Experimental evolution in guppies
Experimentally fishing guppy populations lets us see how their life histories and behaviour respond to harvest-induced selection.
We have established experimental populations of guppies (Poecilia reticulata) originating from wild guppies collected in 2009 in Trinidad, and their harvesting started in 2010. The experiment seeks to address the following questions:
- How fast an age-structured population evolutionarily responds to harvest-induced selection?
- How are the life-histories responding? Do we see largest responses in growth, maturation, behaviour, or perhaps something else?
- How will harvest-induced evolution influence dynamics and fisheries yield?
- Can we use phenotypic data to make reliable inferences about evolution?
- Can we detect adaptive evolution with genetic markers?
Our populations, each consisting of several hundreds of guppies, live in 400-litre tanks. They are fished at regular intervals, each tank being subjected to one of the three harvesting regimes: harvesting a proportion of guppies either above or below a fixed length threshold, or random harvest. Some individuals are marked such that we can keep track of age structure in the population.
Our experiment is in many ways similar to the famous experiment that David Conover and Steven Munch conducted with Atlantic silversides.

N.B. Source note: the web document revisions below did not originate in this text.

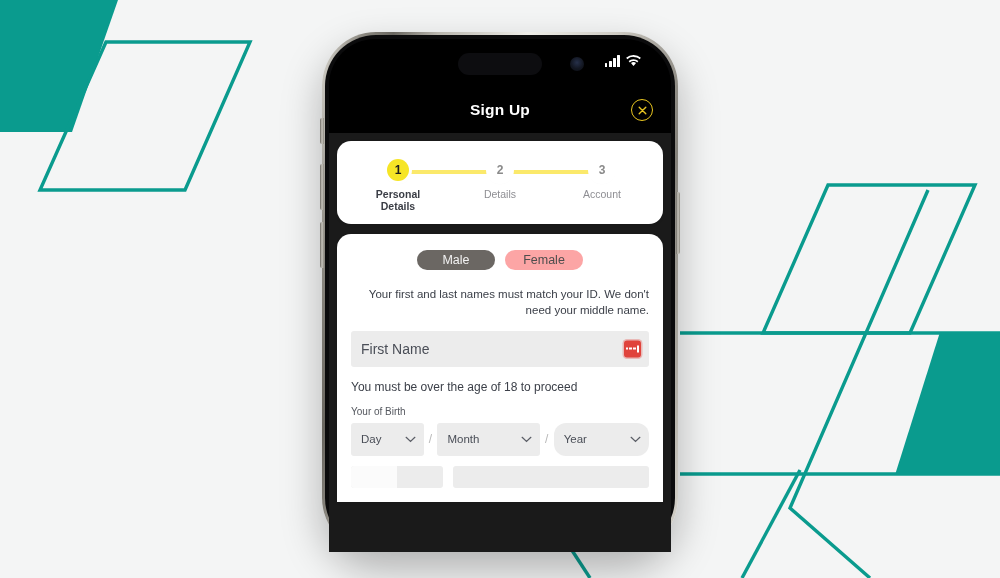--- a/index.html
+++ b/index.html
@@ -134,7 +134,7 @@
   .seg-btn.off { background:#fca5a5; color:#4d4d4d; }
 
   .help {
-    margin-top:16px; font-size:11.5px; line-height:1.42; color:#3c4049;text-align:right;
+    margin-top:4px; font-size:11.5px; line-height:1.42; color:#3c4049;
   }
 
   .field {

There are two critical differences though. First, guppies have an iteroparous life history (potential for relatively long adult life with repeated reproductive events) and they have indeterminate growth (they continue to grow after maturation). Second, we let our guppies to reproduce freely, which results in populations that consist of many age and size groups. These features make our experiment to resemble more the typical marine, industrial-scale fisheries - despite being based on a small freshwater fish!